Supercomputer simulations of dusty disks around sunlike stars show that planets even as small as Mars can create patterns that future telescopes might detect.

Much of the dust in our solar system forms inward of Jupiter's orbit, as comets crumble near the sun and asteroids of all sizes collide. The dust reflects sunlight and sometimes can be seen as a wedge-shaped sky glow -- called the zodiacal light -- before sunrise or after sunset.

The computer models account for the dust's response to gravity and other forces, including the star's light. Starlight exerts a slight drag on small particles that makes them lose orbital energy and drift closer to the star.

A planet twice Earth's mass forms a ringed dust structure in this simulation. Enhanced dust density leads and trails the planet and causes periodic brightenings.
Credit: NASA/Christopher Stark, GSFC

"It may be a while before we can directly image earthlike planets around other stars but, before then, we'll be able to detect the ornate and beautiful rings they carve in interplanetary dust," says Christopher Stark, the study's lead researcher at the University of Maryland, College Park.

Working with Marc Kuchner at NASA's Goddard Space Flight Center in Greenbelt, Md., Stark modeled how 25,000 dust particles responded to the presence of a single planet -- ranging from the mass of Mars to five times Earth's -- orbiting a sunlike star.
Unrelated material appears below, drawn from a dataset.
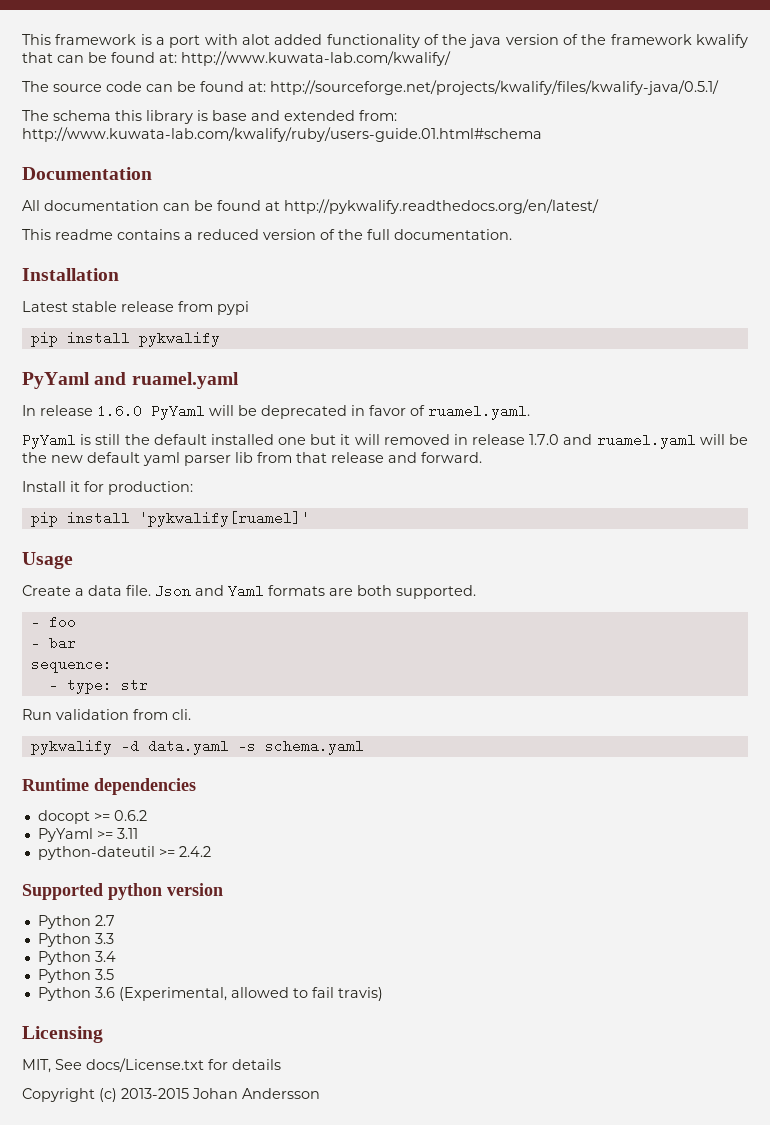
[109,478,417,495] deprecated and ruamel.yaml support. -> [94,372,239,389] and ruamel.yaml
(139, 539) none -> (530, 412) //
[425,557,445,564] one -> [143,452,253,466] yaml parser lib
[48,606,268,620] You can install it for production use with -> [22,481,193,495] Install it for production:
Using NASA's Thunderhead supercomputer at Goddard, the scientists ran 120 different simulations that varied the size of the dust particles and the planet's mass and orbital distance.

"Our models use ten times as many particles as previous simulations. This allows us to study the contrast and shapes of ring structures," Kuchner adds. From this data, the researchers mapped the density, brightness, and heat signature resulting from each set of parameters.

"It isn't widely appreciated that planetary systems -- including our own -- contain lots of dust," Stark adds. "We're going to put that dust to work for us. The particles spiral inward and then become temporarily trapped in resonances with the planet," Kuchner explains. A resonance occurs whenever a particle's orbital period is a small-number ratio -- such as two-thirds or five-sixths -- of the planet's.

Colors indicate density in this face-on view of dust sculpted by an Earth-mass planet. Purple shows regions with the lowest density, red the highest. Credit: ASA/Christopher Stark, GSFC

For example, if a dust particle makes three orbits around its star every time the planet completes one, the particle repeatedly will feel an extra gravitational tug at the same point in its orbit. For a time, this extra nudge can offset the drag force from starlight and the dust can settle into subtle ring-like structures.

"The particles spiral in toward the star, get trapped in one resonance, fall out of it, spiral in some more, become trapped in another resonance, and so on," Kuchner says. Accounting for the complex interplay of forces on tens of thousands of particles required the mathematical horsepower of a supercomputer.


Some scientists note that the presence of large amounts of dust could present an obstacle to directly imaging earthlike planets. Future space missions -- such as NASA's James Webb Space Telescope, now under construction and scheduled for launch in 2013, and the proposed Terrestrial Planet Finder -- will study nearby stars with dusty disks. The models created by Stark and Kuchner give astronomers a preview of dust structures that signal the presence of otherwise hidden worlds.

"Our catalog will help others infer a planet's mass and orbital distance, as well as the dominant particle sizes in the rings," Stark says.